Asia - PacificBreaking News

Catholic groups warn Australian lawmakers: No such thing as ‘harmless’ pornography

Catholic advocates in Australia are warning lawmakers there of the risk that pornography exposure poses to children, including the threat of normalizing forms of violent sexual behavior among young people.

The Parliament of New South Wales recently began public hearings for its inquiry into the “impacts of harmful pornography on mental, emotional, and physical health.”

The Parliament’s Standing Committee on Social Issues says the inquiry will particularly focus on “age of first exposure to pornography and impacts of early exposure to pornography” as well as porn’s “impacts on body image” and “the impact of exposure to violent and/or misogynistic pornography on children, teenagers, and young adults.”

Advocates have been warning for years of the detrimental effects of pornography, including the harm it does to young people who consume it.
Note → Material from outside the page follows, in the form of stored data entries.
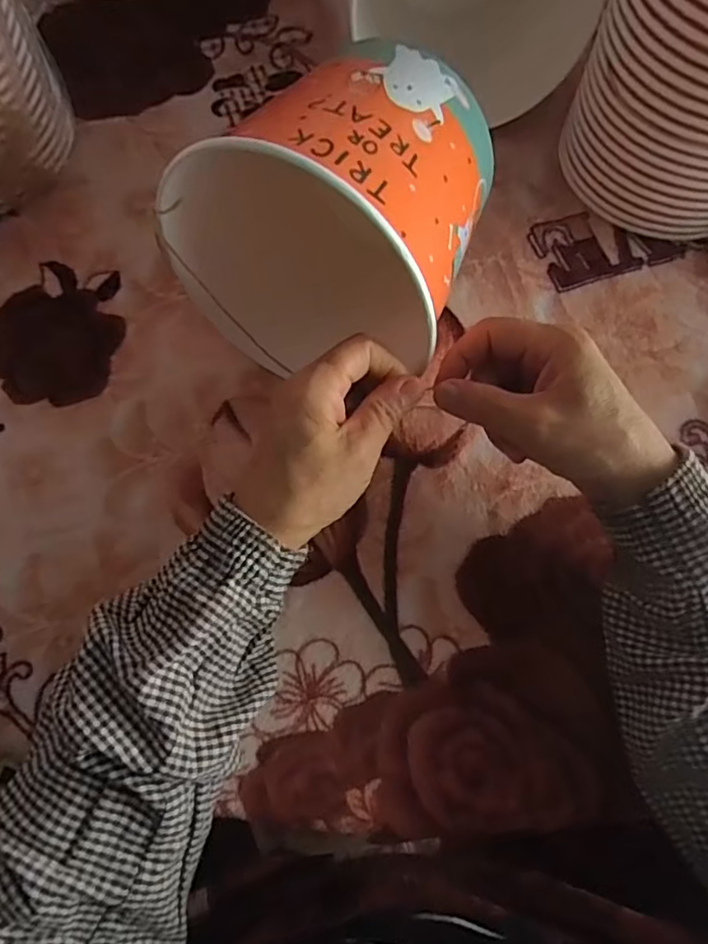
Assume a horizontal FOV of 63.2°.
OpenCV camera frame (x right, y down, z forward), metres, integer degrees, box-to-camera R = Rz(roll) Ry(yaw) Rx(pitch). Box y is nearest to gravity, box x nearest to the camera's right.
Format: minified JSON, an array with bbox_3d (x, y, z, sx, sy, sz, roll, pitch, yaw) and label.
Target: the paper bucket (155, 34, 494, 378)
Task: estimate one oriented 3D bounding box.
[{"bbox_3d":[-0.011,-0.152,0.319,0.153,0.134,0.139,19,72,7],"label":"paper bucket"}]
Ubiquitous internet access and universal smartphone access has allowed porn to proliferate over the past several decades and has given children significant access to it.

Among the New South Wales Parliament’s aims is assessing the “psychological and physiological impacts” of so-called “harmful porn” use on “at-risk groups such as children and young people” as well as possible restrictions on porn use.

‘All forms of pornography are harmful’

Several Catholic groups and advocates have weighed in on the parliamentary inquiry. Among them are Deirdre Little, the national bioethics convener of the Catholic Women’s League Australia.

Little spoke at last month’s public hearing on the inquiry. During the event she challenged the inquiry’s classification of “harmful porn.” 

“As Catholic women, we regard all forms of pornography as harmful and that so-called standard nonviolent pornography is not harmless,” she told the committee. 

An evidentiary submission from the Catholic Women’s League cited data showing that children exposed to pornography prior to 12 years old “are statistically more likely to sexually assault their peers” as well as a correlation “between sexually abusive children and their access to the internet.”

The porn crisis goes beyond its directly harmful effects on children, Little told the panel.

“Children are more likely to experience a broken home and parental disharmony in a home where there is repeated adult exposure to even nonviolent standard pornography,” she said.

Porn consumption “is associated with reduced valuation of marriage, regarding extramarital affairs as normal, associated with a mounting use to addiction, associated with escalation to more deviant pornography, the trivialisation of rape and behavioral aggression,” she continued.

A majority of divorce lawyers, she said, say that internet porn “plays a role in divorce.”

Also speaking at the hearing was Catherine Garrett-Jones, the executive director of the Council of Catholic School Parents.

In its own submission, the council cited a recent survey of Australian teachers in which they “expressed despair with the rapid rise of sexualized behaviors which they attributed to early exposure to pornography.”

(Story continues below)

Subscribe to our daily newsletter

Parents have reportedly expressed concern to teachers about “the ease with which pornography can be accessed, the lack of parental engagement in managing access to social media as well as the inability of many parents to use technology to block unwanted content being accessed.”

At last month’s hearing Garrett-Jones told the committee that parents have expressed “support for further government regulation around access” to porn.

“I think the request for that comes from parents’ own feelings of inadequacy around how to manage social media,” she said. “It’s growing at a pace faster than they can understand.

“Parents and carers feel helpless, in many ways, to actually do the regulating themselves,” she continued. “They’re unsure of how their kids are accessing some of this material and need support.”

The parents council in its filing further cited links between porn usage and poor body image as well as the “relationship between pornography and violence against women.” 

The parents council called for education campaigns to help “provide users of technology or anyone supervising children who use technology with an understanding of how to mitigate the risks” associated with internet usage. 

The Catholic Women’s League, meanwhile, said parents should “accept responsibility for the purity and protection of children,” including strict monitoring of technology and a familiarity with sexual content blocks and filters. 

Technology platforms, meanwhile, “should be answerable for their role in exposure of children to pornography and for internet grooming of children.”

At the recent hearing Deirdre Little compared the current understanding of pornography to that of cigarette smoking in decades past. 

“We already saw … with cigarette smoking, how it went on for over a generation, two generations, before there was a warning, ‘Well, hang on. This could actually be injurious to your health,’” she noted. 

“At the moment, because there is this acceptance that standard nonviolent pornography is harmless — that there’s harmful pornography and there’s good pornography — [that] tends to normalize it,” she pointed out. 

And “we know that normalizing pornography leads to an escalation in use, and that also leads to an escalation towards other deviancy and violent forms,” she added.